Hierarchical Linkage Clustering Beyond Binary Trees and Ultrametrics
Maximilien Dreveton, Matthias Grossglauser, Daichi Kuroda, Patrick Thiran
TL;DR
This work tackles fundamental limitations of traditional hierarchical clustering—binary constraints, forced hierarchies when none exist, and linkage sensitivity—by introducing the finest valid hierarchy $T_*(\mathcal{X},s)$, the unique greatest element in the set of hierarchies compatible with a similarity function $s$. It proposes a practical two-step procedure that first builds a binary tree using a linkage rule and then prunes invalid splits to enforce hierarchy validity; under two necessary and sufficient conditions on the linkage update function $f$, the pruning recovers $T_*(\mathcal{X},s)$ exactly, with all such linkages yielding the same pruned hierarchy.
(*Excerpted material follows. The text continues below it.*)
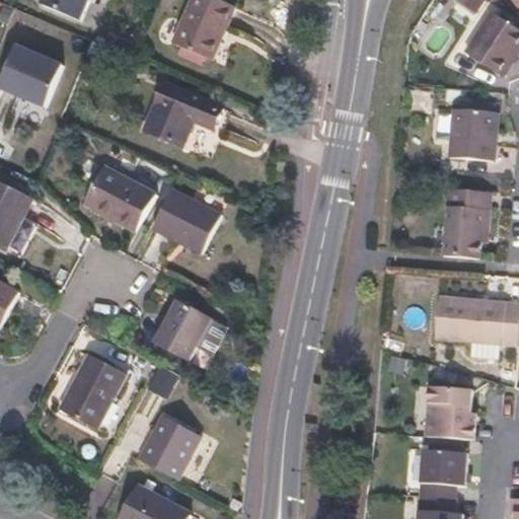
[(45,0),(44,4),(83,19),(90,0),(45,0)]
The framework generalizes the ultrametric-dendrogram correspondence to arbitrary similarities and clarifies when classical linkage rules (single, complete, and average) recover the finest hierarchy while Ward’s linkage may fail. It also connects to broader topics including axiomatic characterizations, optimization-based objectives, and probabilistic tree inference, and discusses potential extensions to symbolic ultrametrics and graph-based planted hierarchies with empirical validation. Overall, the approach provides a robust, non-binary, validity-driven foundation for hierarchical clustering and establishes conditions under which linkage-based methods can be made hierarchy-faithful regardless of the specific merging rule.
Abstract
Hierarchical clustering seeks to uncover nested structures in data by constructing a tree of clusters, where deeper levels reveal finer-grained relationships. Traditional methods, including linkage approaches, face three major limitations: (i) they always return a hierarchy, even if none exists, (ii) they are restricted to binary trees, even if the true hierarchy is non-binary, and (iii) they are highly sensitive to the choice of linkage function. In this paper, we address these issues by introducing the notion of a valid hierarchy and defining a partial order over the set of valid hierarchies. We prove the existence of a finest valid hierarchy, that is, the hierarchy that encodes the maximum information consistent with the similarity structure of the data set. In particular, the finest valid hierarchy is not constrained to binary structures and, when no hierarchical relationships exist, collapses to a star tree. We propose a simple two-step algorithm that first constructs a binary tree via a linkage method and then prunes it to enforce validity. We establish necessary and sufficient conditions on the linkage function under which this procedure exactly recovers the finest valid hierarchy, and we show that all linkage functions satisfying these conditions yield the same hierarchy after pruning. Notably, classical linkage rules such as single, complete, and average satisfy these conditions, whereas Ward's linkage fails to do so.